● **What this exercise asks**
1/ Answer these questions about the text on quantum uncertainty and parallel universes, one per line:
(a) According to the text, why can't uncertainty be observed in a macroscopic body such as a baseball?
(b) Which telescope mapped the cosmic background radiation, and during what years?
(c) How many times brighter than current models predicted was the patch of light Chary found?
2/ Extract a passage word for word from the text on quantum uncertainty and parallel universes. Begin at the words "How, you ask, does" and stop after "a measurable effect.".
*** Document section Section Begins ***
Uncertainty is a large enough effect to become prominent in the behavior of an electron, and it is easy to measure. It is more difficult to measure in an atom, but experiments have been conducted to do exactly that. While the effect is present in a macroscopic body (like a baseball), it is much too small to be able to observe it.
How, you ask, does all this make parallel universes possible?
On the microscopic level, if a particle has a range of “choices” as to its location or its energy, then a range of outcomes is possible with things like chemical reactions or electronics. It can be the difference between an ion receiving an electron to balance its charges out and the ion remaining an ion because the electron has traveled past it. When you have this happening in all matter everywhere, an uncountable number of times each second, you’d better believe it will have a measurable effect.
On the macroscopic level it’s a little bit different. You don’t have a measurable change in outcome due to quantum uncertainty in the baseball–at least on intervals like seconds and minutes, even hours. Those small ranges in trajectory add up over time, and if you were able to keep the ball moving up in the air, without sharp changes in its motion over a period of days, the range of trajectories may even be measurable on macroscopic levels.
The thing is, we can’t observe all these trajectories; we can only observe one. If you understand the paradox of Schrödinger’s cat, you understand how a cat in a box, completely isolated from the outside world so that you can’t observe him in any way (sight, sound or measuring vital signs), can be simultaneously dead and alive at the same time. He actually doesn’t become only one or the other until you open the box and check on him. When you try to observe the action of a particle on the quantum level, it stops behaving by the rules of quantum mechanics and starts acting like the baseball–you only see it going in a single direction at a single speed. But just because you can’t observe the “quantum” alternatives to what you measure doesn’t mean those alternatives aren’t there–you just can’t observe them. That’s why the world looks to us like everything behaves more like baseballs than electrons. And that’s why you can only perceive what happens in your own “quantum” reality.
Caltech cosmologist Ranga-Ram Chary has proposed that a “bright spot” in the cosmic background radiation is actually an area of space where another universe has come into contact with our own. The European Space Agency‘s Planck telescope mapped out the cosmic background radiation (CMB) from 2009 to 2013 and Chary found, from the results, a “patch” of light in one area that was 4,500 times brighter than current models predicted. Chary proposed that this other “universe” is highly energetic, packed with energetic particles.
What Chary says may or may not turn out to be true. This bright patch may or may not be evidence of other universes in physical contact with our own. But this would not be related to the Berenstain Bears phenomenon. Chary’s parallel universe would occupy a separate, distant space than our own; there’s no “leaking” that would occur to move you from one universe to another. That could only be explained by the “quantum” parallel universes I explained earlier. I cannot think of any way that a person could move from one universe to another in this scenario (apparently, neither can the physics community), but quantum parallel universes exist in the same space as our own. So if you think you spell it Berenstein because you’re from a parallel universe, the quantum explanation seems to fit best.
*** Document section Section Ends ***
*** Dataset extract Section Begins ***
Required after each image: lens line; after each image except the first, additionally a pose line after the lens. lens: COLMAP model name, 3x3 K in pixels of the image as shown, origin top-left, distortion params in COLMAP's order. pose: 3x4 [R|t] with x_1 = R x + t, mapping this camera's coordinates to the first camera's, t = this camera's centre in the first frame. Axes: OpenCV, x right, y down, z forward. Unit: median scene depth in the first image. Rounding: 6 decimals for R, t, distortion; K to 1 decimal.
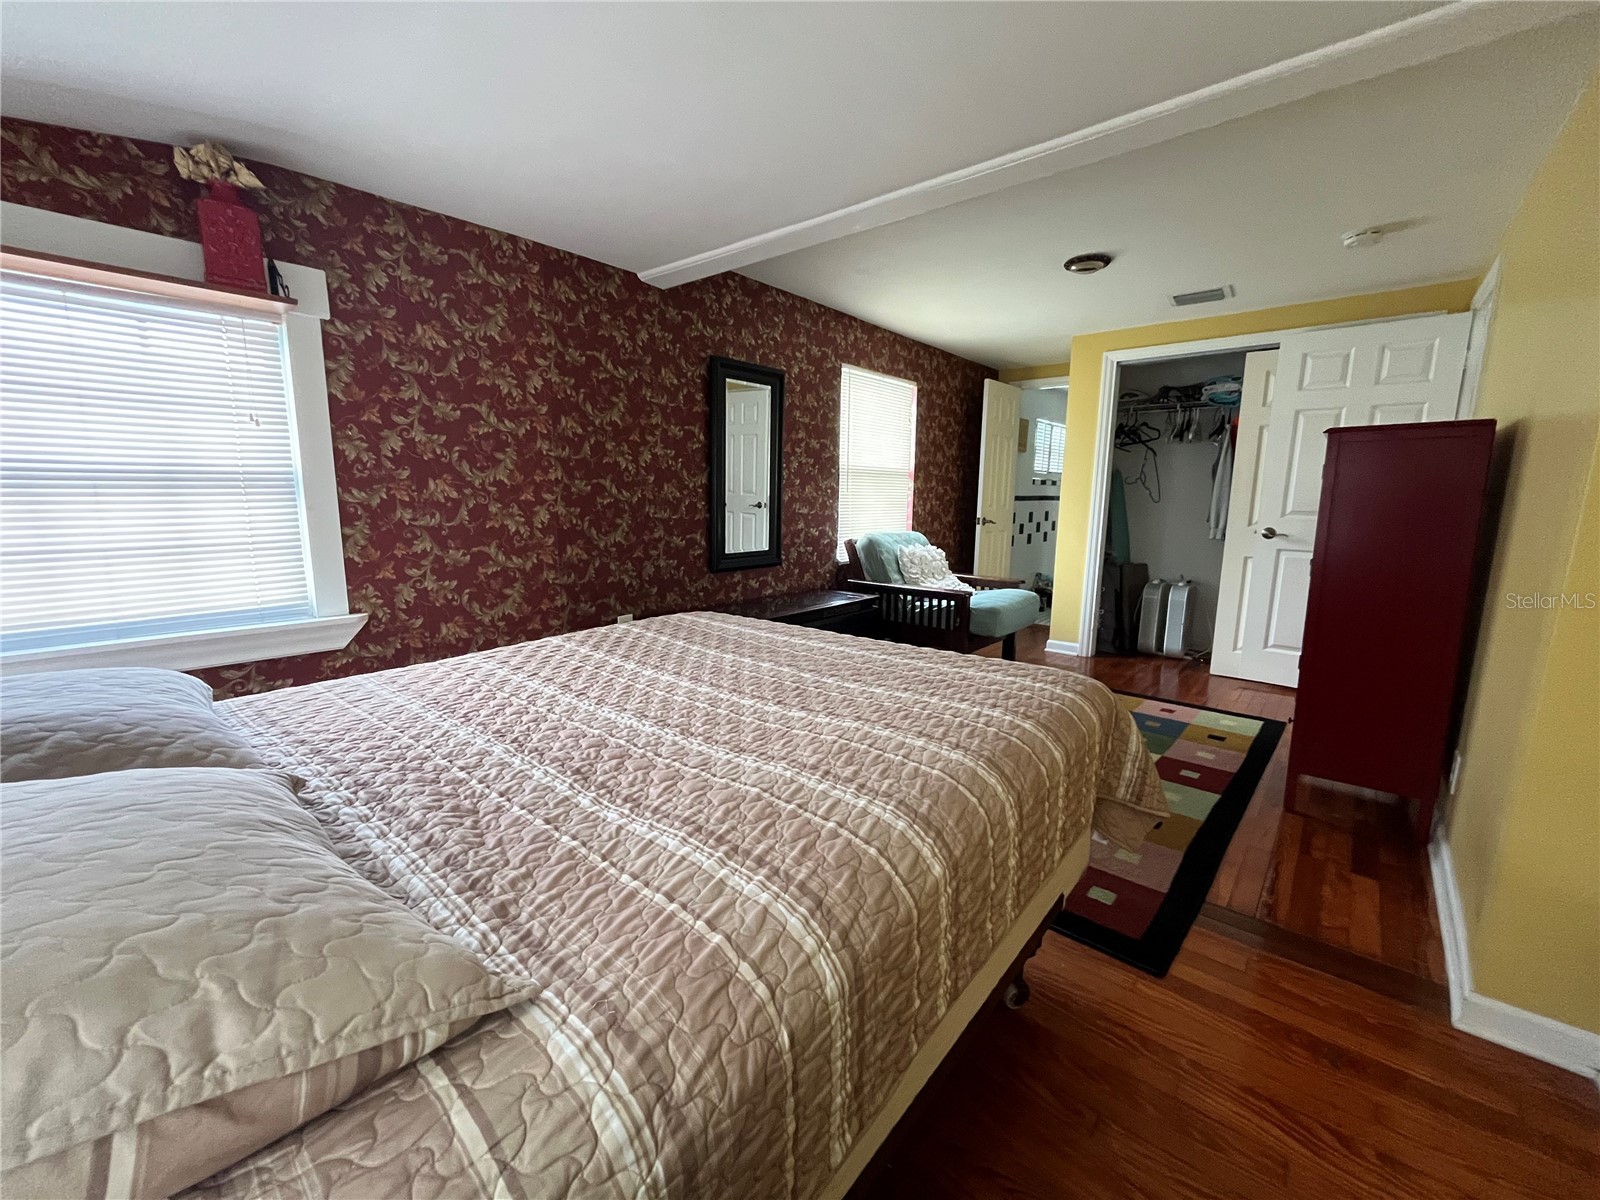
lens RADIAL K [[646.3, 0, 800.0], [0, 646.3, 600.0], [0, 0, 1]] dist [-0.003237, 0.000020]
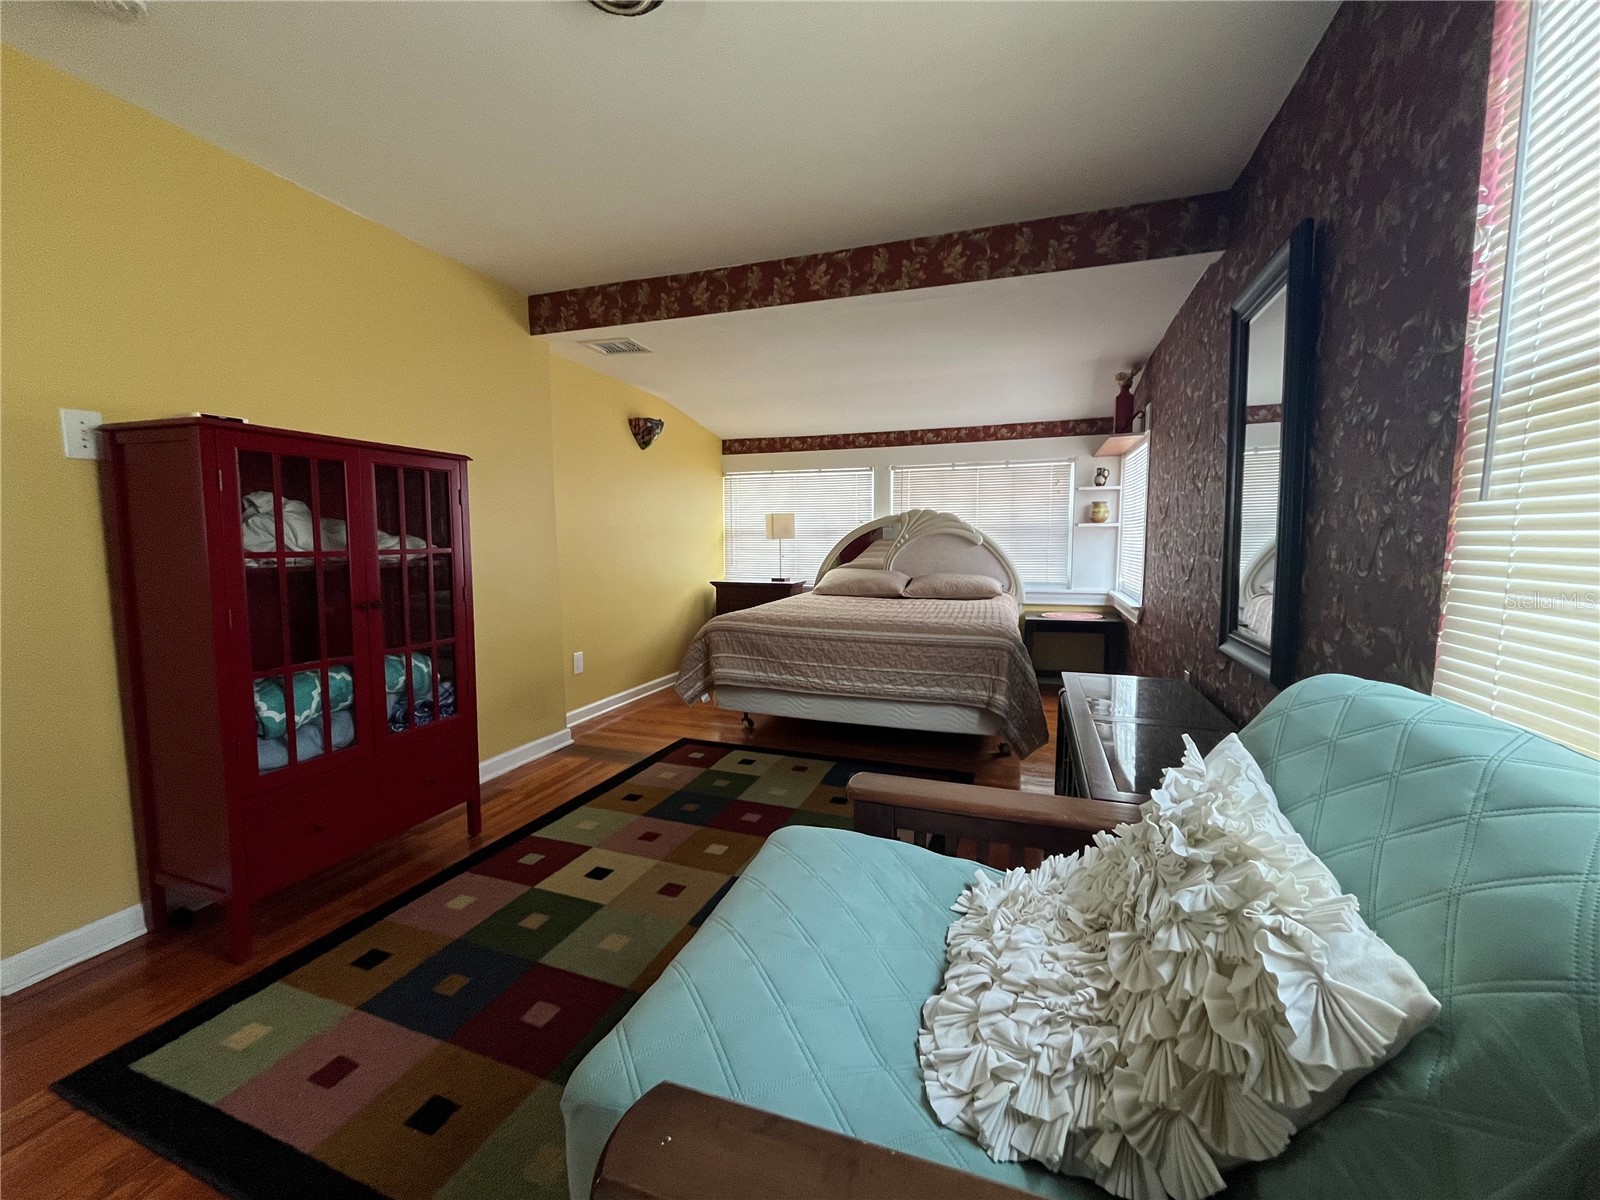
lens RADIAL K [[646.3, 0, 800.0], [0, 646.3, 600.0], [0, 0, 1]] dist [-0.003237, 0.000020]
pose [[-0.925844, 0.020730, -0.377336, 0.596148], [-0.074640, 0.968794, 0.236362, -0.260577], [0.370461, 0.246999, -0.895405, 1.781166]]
*** Dataset extract Section Ends ***
● **Answers for the tasks**
1/
(a) The effect is much too small to observe.
(b) The European Space Agency's Planck telescope, from 2009 to 2013.
(c) 4,500 times brighter.

2/
How, you ask, does all this make parallel universes possible?
On the microscopic level, if a particle has a range of “choices” as to its location or its energy, then a range of outcomes is possible with things like chemical reactions or electronics. It can be the difference between an ion receiving an electron to balance its charges out and the ion remaining an ion because the electron has traveled past it. When you have this happening in all matter everywhere, an uncountable number of times each second, you’d better believe it will have a measurable effect.